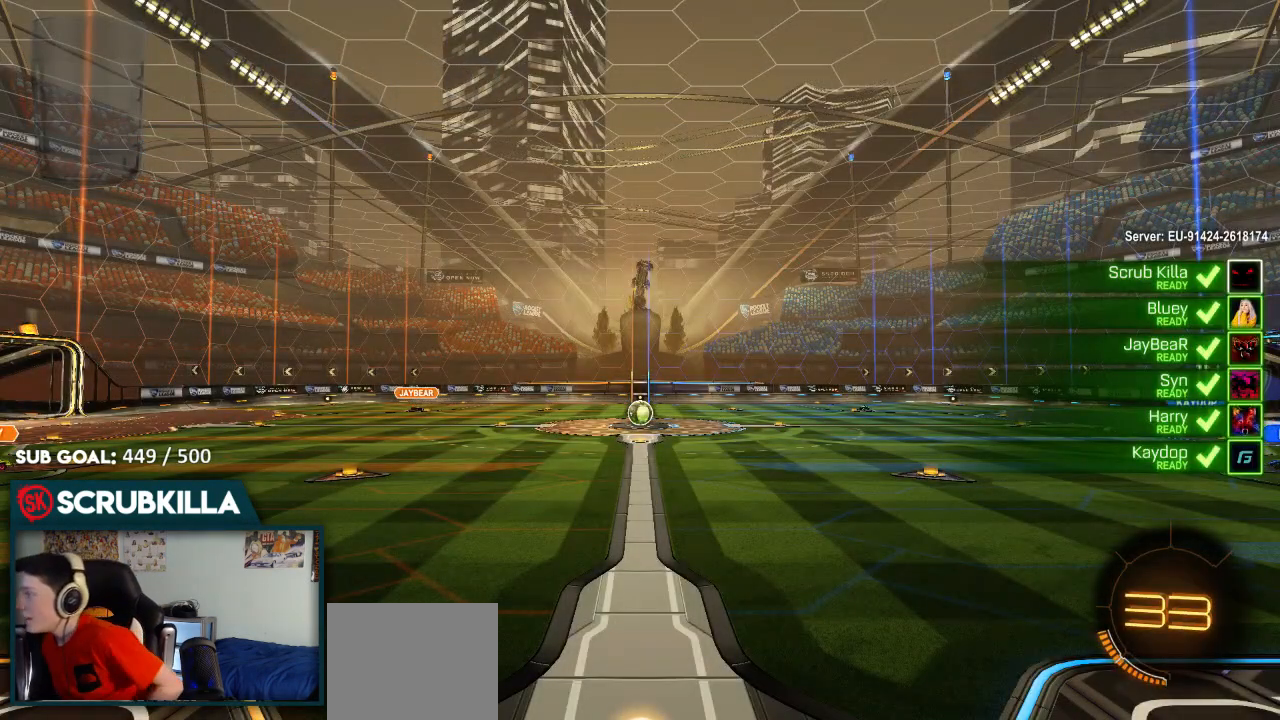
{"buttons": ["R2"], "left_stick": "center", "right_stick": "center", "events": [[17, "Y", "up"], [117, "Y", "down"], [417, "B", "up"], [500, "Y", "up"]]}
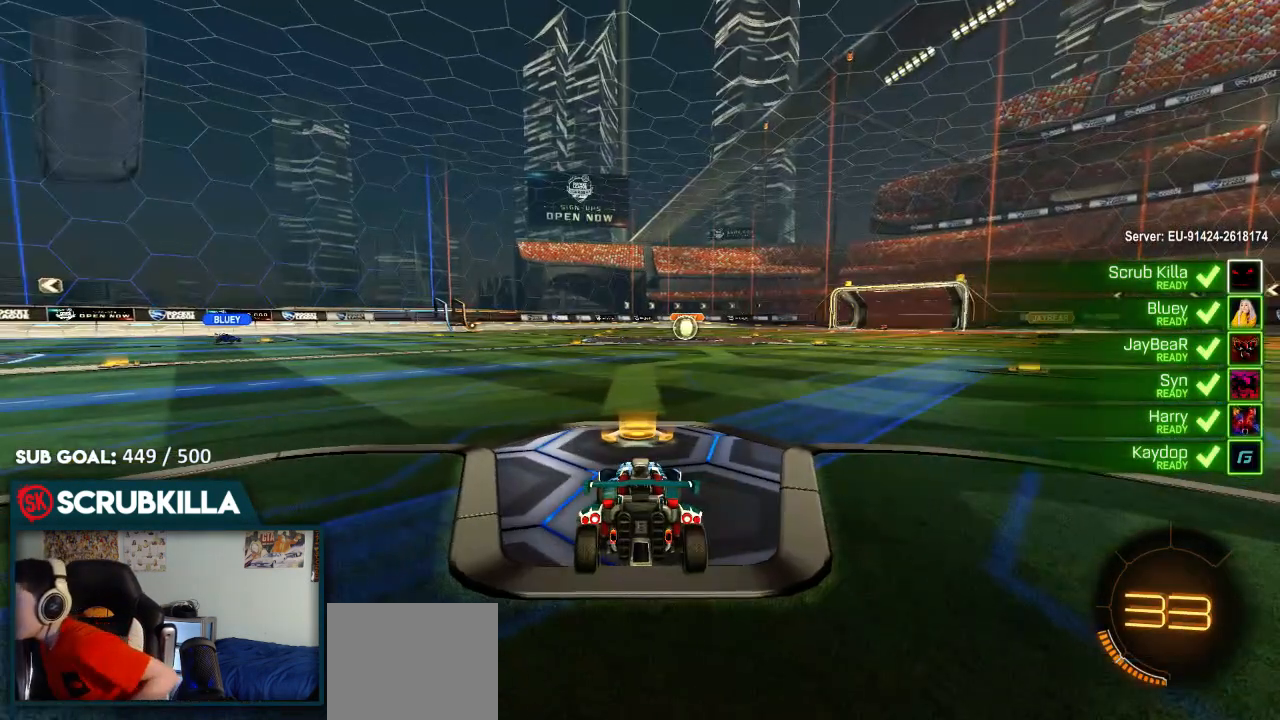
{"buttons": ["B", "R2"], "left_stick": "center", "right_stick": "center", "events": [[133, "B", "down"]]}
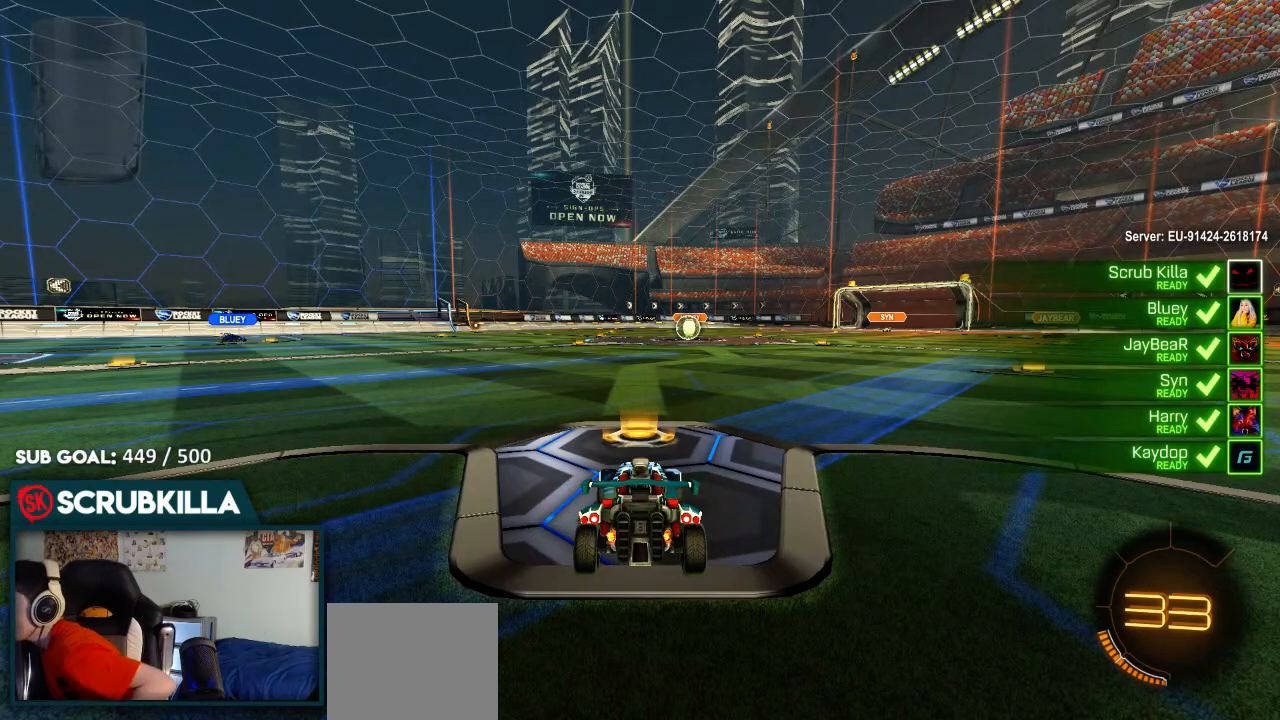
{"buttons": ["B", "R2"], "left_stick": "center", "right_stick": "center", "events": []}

*What to work on*
Return the listing unchanged, but drop every picture.

*Task solution*
{"buttons": ["R2"], "left_stick": "center", "right_stick": "center", "events": [[17, "Y", "up"], [117, "Y", "down"], [417, "B", "up"], [500, "Y", "up"]]}
{"buttons": ["B", "R2"], "left_stick": "center", "right_stick": "center", "events": [[133, "B", "down"]]}
{"buttons": ["B", "R2"], "left_stick": "center", "right_stick": "center", "events": []}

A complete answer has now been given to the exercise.